Aslinya merupakan postingan bebek di salah satu milis.
Di bawah ini adalah versi yang sudah diedit supaya lebih memenuhi kelayakan sebagai artikel yang berdiri sendiri di bebekrewel.com
——————————————————————————-
Sebagai unggas yang gemar membaca dan bersurfing di internet, bebek dituntut untuk bersikap cerdas (ck-ck-ck…) dalam memilah-milah bahan bacaan mana yang patut bebek percaya kebenarannya.
Berikut ini adalah beberapa kriteria yang biasa menjadi pertimbangan bebek untuk mempercayai kebenaran suatu fakta (atau mau dianggap “fakta” juga boleh. Toh benar bagi bebek belum tentu benar bagi manusia kebanyakan :P).

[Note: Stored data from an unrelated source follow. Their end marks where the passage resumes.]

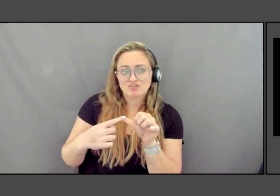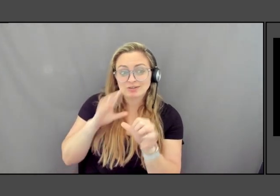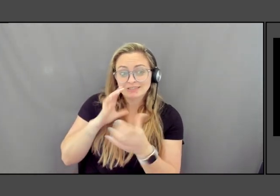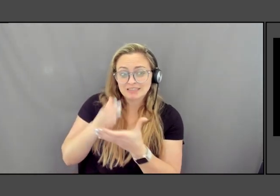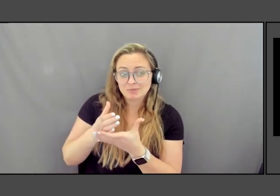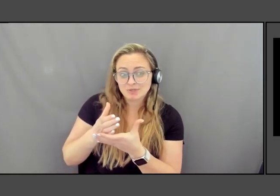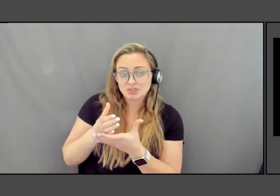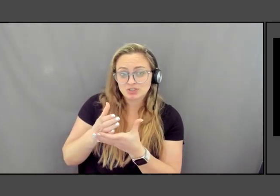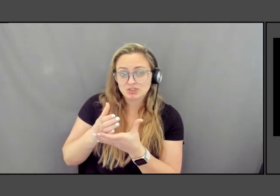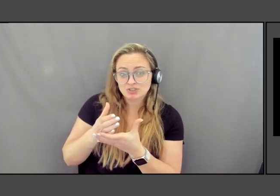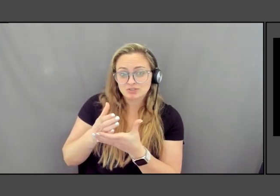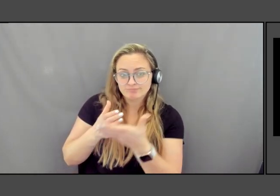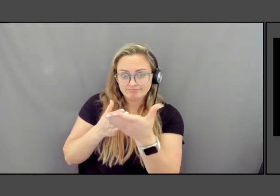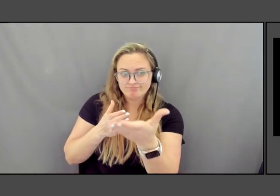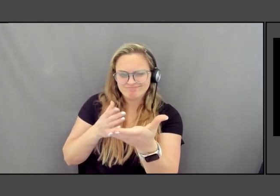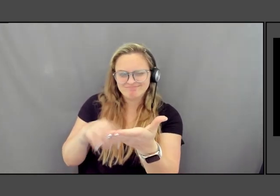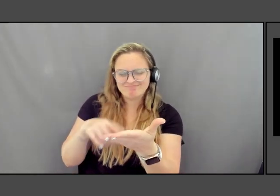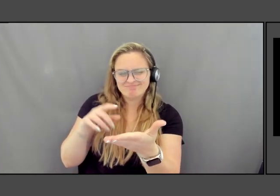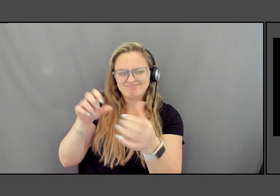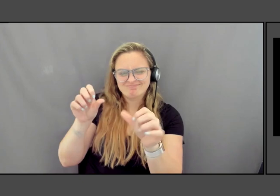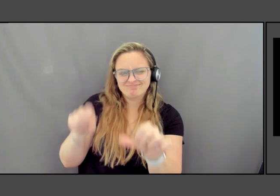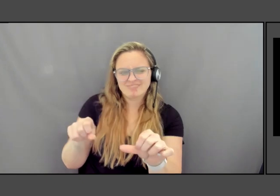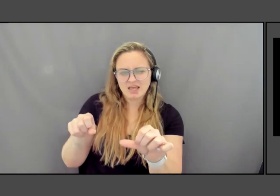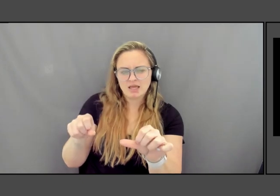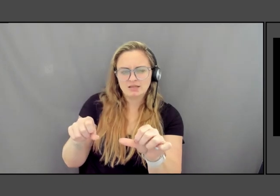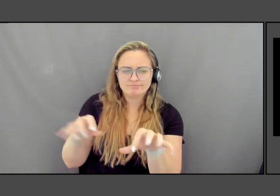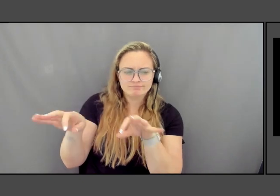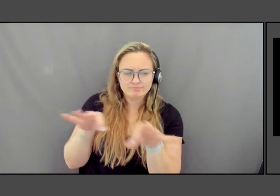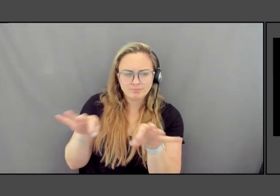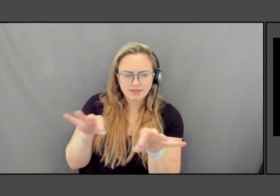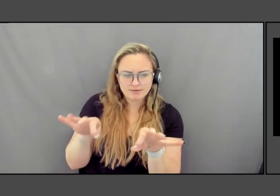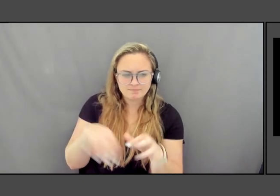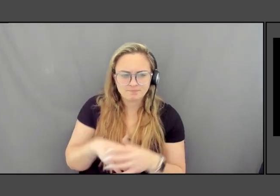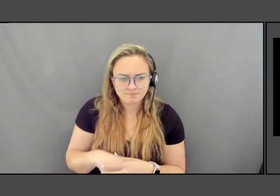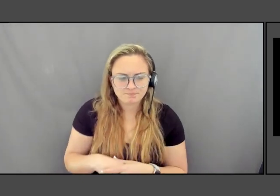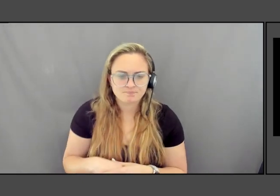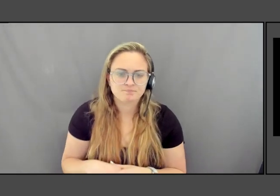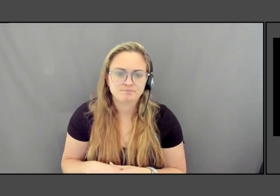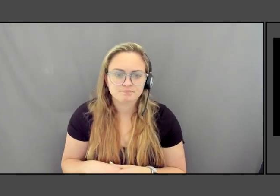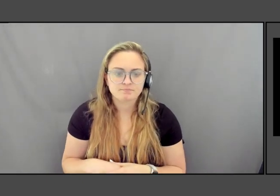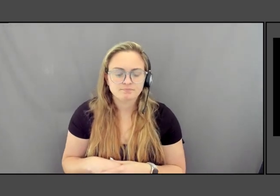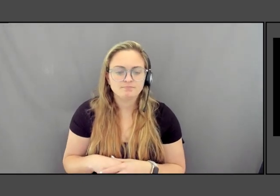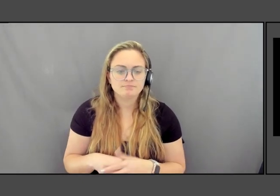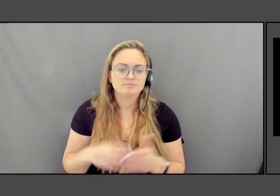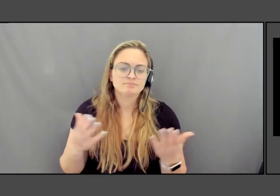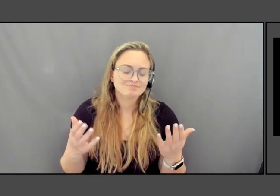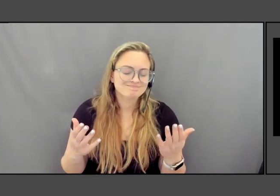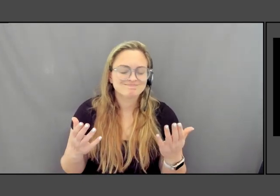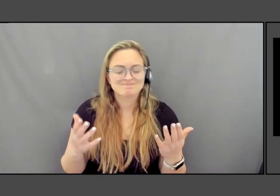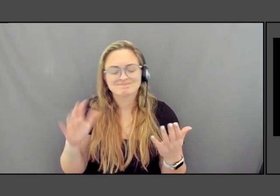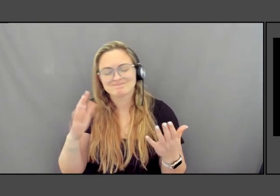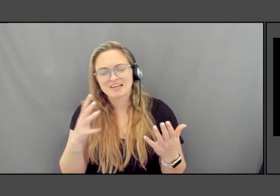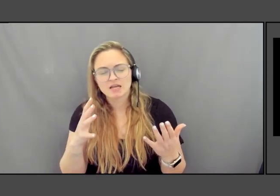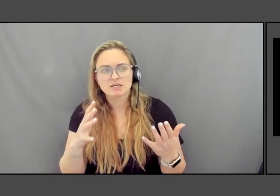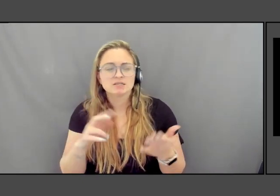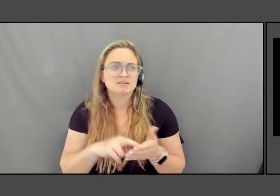then I can sort of talk through some things, you know, anti, I kind of, I mean, this is sort of, choose because you've got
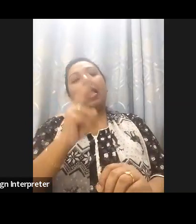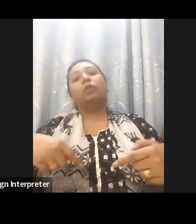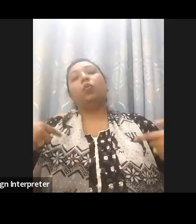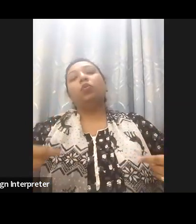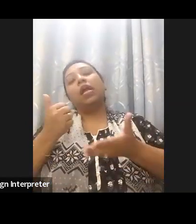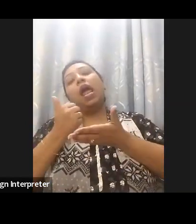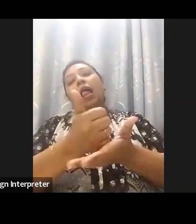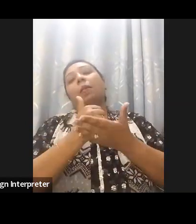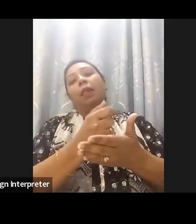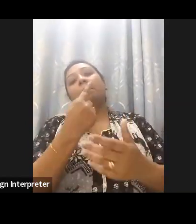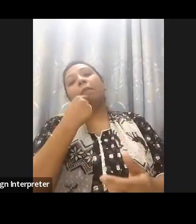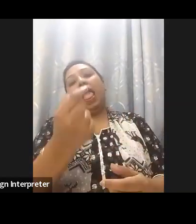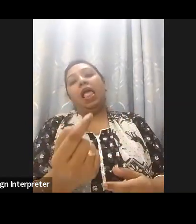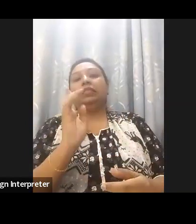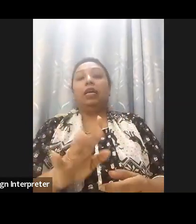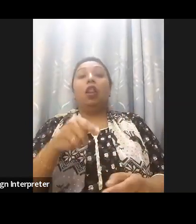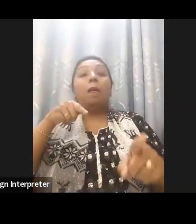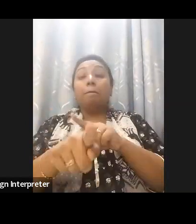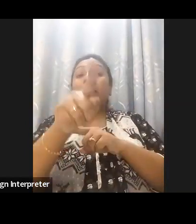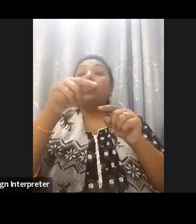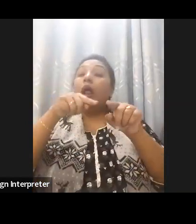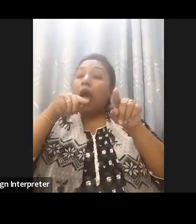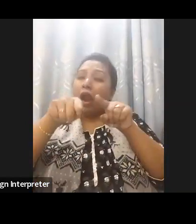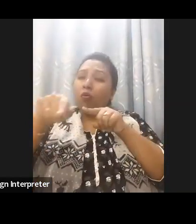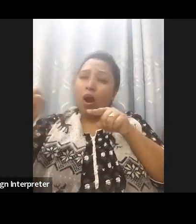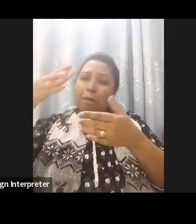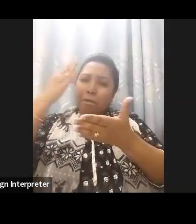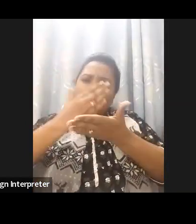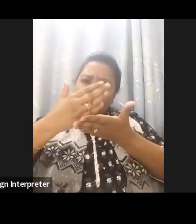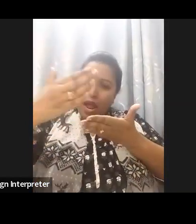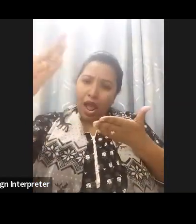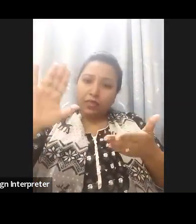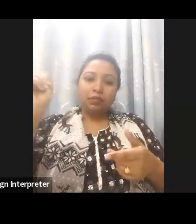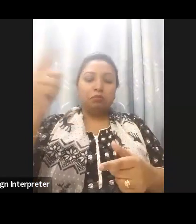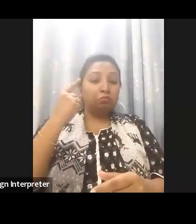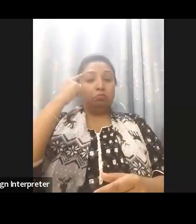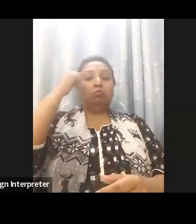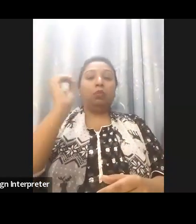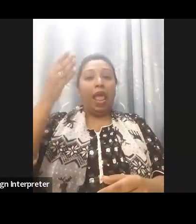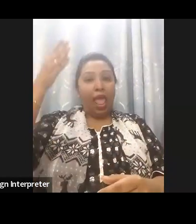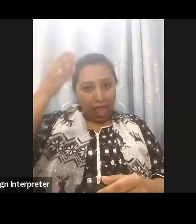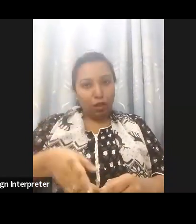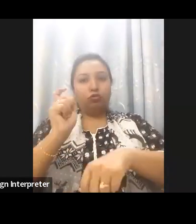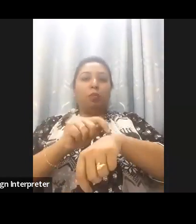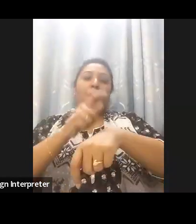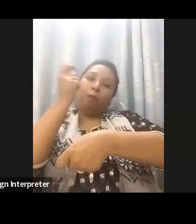with disabilities which are around 1 billion in the world, to access different Digital Services.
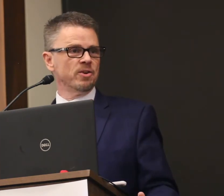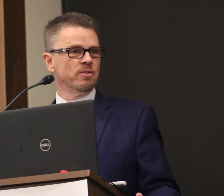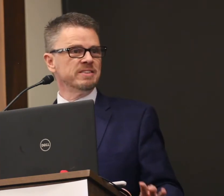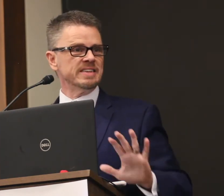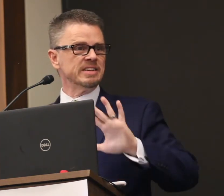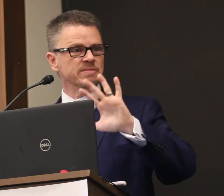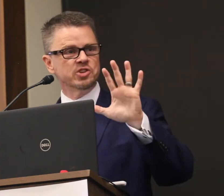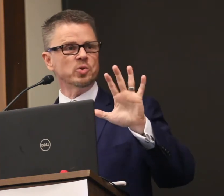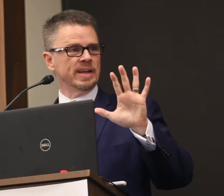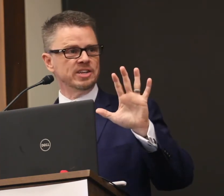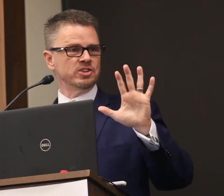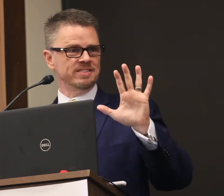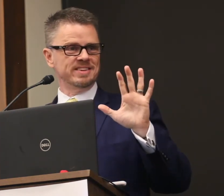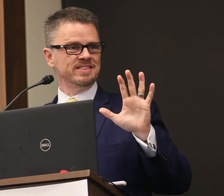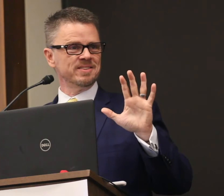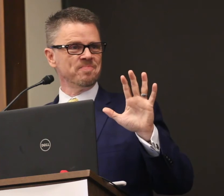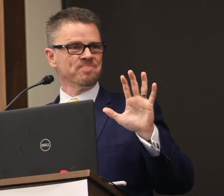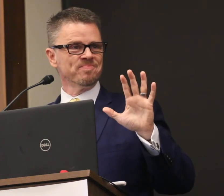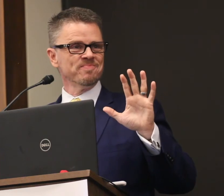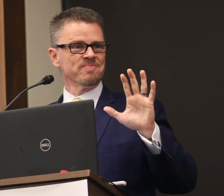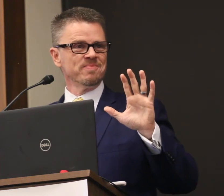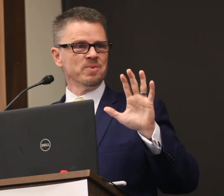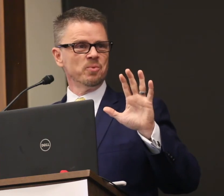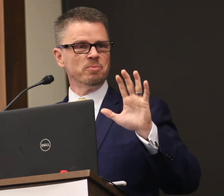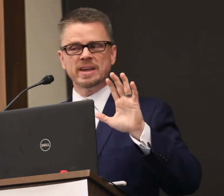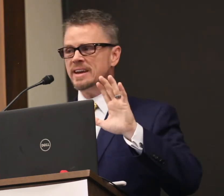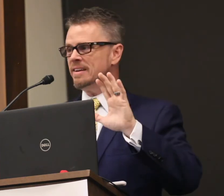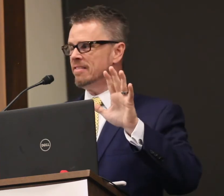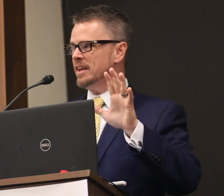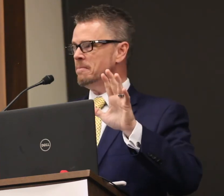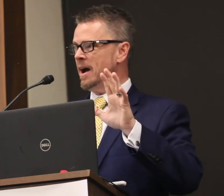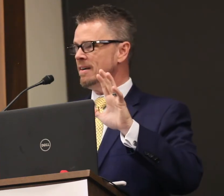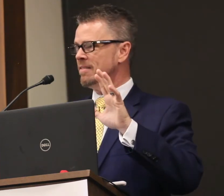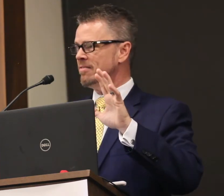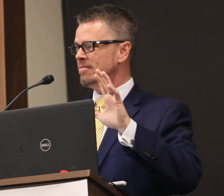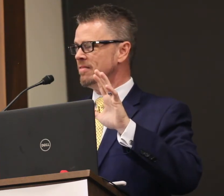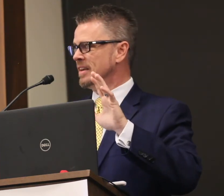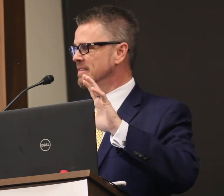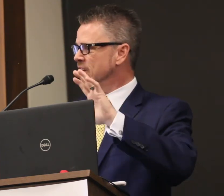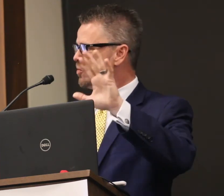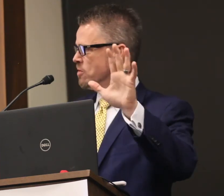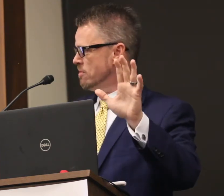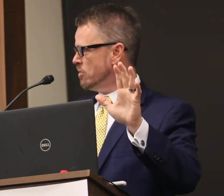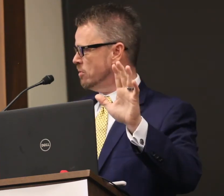all these individual agencies, we're beginning to think about continuous improvement, they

1. Jika yang menjadi pokok berita adalah pernyataan yang dikeluarkan oleh sebuah lembaga atau diucapkan oleh seorang tokoh, maka bebek akan berusaha men-download arsip ingatan yang tersimpan di dalam otak bebek:
– Bagaimana reputasi tokoh/lembaga tersebut?
– Apakah tokoh/lembaga ini dikenal sebagai ahli di bidangnya? (baca: cukup ilmu untuk mengeluarkan pernyataan tersebut)
– Bisa dipercayakah pendapatnya? (Biasanya bebek nilai dari ucapan-ucapan terdahulu)
– Beranikah melakukan koreksi terhadap pendapatnya sendiri jika kemudian pendapatnya tersebut terbukti salah?
– Bagaimanakah sikap tokoh/lembaga tersebut ketika dikritik oleh orang lain?
– Apakah tokoh/lembaga ini bisa mempertimbangkan banyak hal dan mengambil sudut pandang yang berbeda?
– Apakah tokoh/lembaga ini cukup netral? (atau (“)netral(“) juga boleh)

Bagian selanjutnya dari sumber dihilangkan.